Я признался Кипарисову, что я тоже считаю, что все основано на изменениях материи, но твердость этого убеждения часто колеблется идеалистическими писателями во главе с Эрнстом Махом, иногда простым дуновением весеннего ветерка, а чаще всего ссорами со стариком Абрамсоном, ибо я не могу поверить, чтобы такая алчность и придирчивость порождались простыми изменениями материи, а не злобным демоном сварливости, который засел в старике.
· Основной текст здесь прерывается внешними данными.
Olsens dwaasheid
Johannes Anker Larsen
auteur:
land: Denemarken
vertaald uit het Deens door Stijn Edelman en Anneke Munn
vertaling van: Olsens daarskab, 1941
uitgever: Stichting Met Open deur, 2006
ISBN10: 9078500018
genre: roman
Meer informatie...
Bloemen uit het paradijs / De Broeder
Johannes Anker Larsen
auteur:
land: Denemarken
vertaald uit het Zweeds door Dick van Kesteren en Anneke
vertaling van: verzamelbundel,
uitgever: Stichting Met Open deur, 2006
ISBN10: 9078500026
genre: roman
– Вы видите вещи не в реальном свете необходимости, а в произвольном блеске воображения, – проговорил Кипарисов и скрылся в дверях пивной, оставив за собой атмосферу всемогущества, слегка разреженную горьковатым запахом махорки, которую он курил, будучи бедняком.
3
Дом, в котором жил Володя Мартыновский, принадлежал дяде его – генерал-лейтенанту Епифанову, герою Перемышля. Никто не мог бы подумать, что в этом аристократическом особняке собираются поклонники Бланки и Маркса, что здесь рассуждают о бомбах, об экспроприации орудий производства, клянутся в верности рабочему классу над чаем с марципанами от Печесского и обсуждают технику цареубийства. К тому же старинный дом был почти пуст: мужчины, подрастая, уходили на войну, за ними разбредались жены по фронтам, по лазаретам. Десятки писем стекались сюда еженедельно из Персии, из Галиции, из Польши, из Салоник. Володя старательно вел корреспонденцию, извещая каждого члена этой огромной семьи обо всех переменах, происходящих с остальными, о смертях, калениях, повышениях в чине. Володя хвастался своим положением. Он корчил из себя хранителя фамильных традиции, он говорил, что его устроили в Земском союзе с отсрочкой специально, чтоб не угасла династия Епифановых. Мы знали, что он просто трус. Но по правде сказать, не все ли нам равно!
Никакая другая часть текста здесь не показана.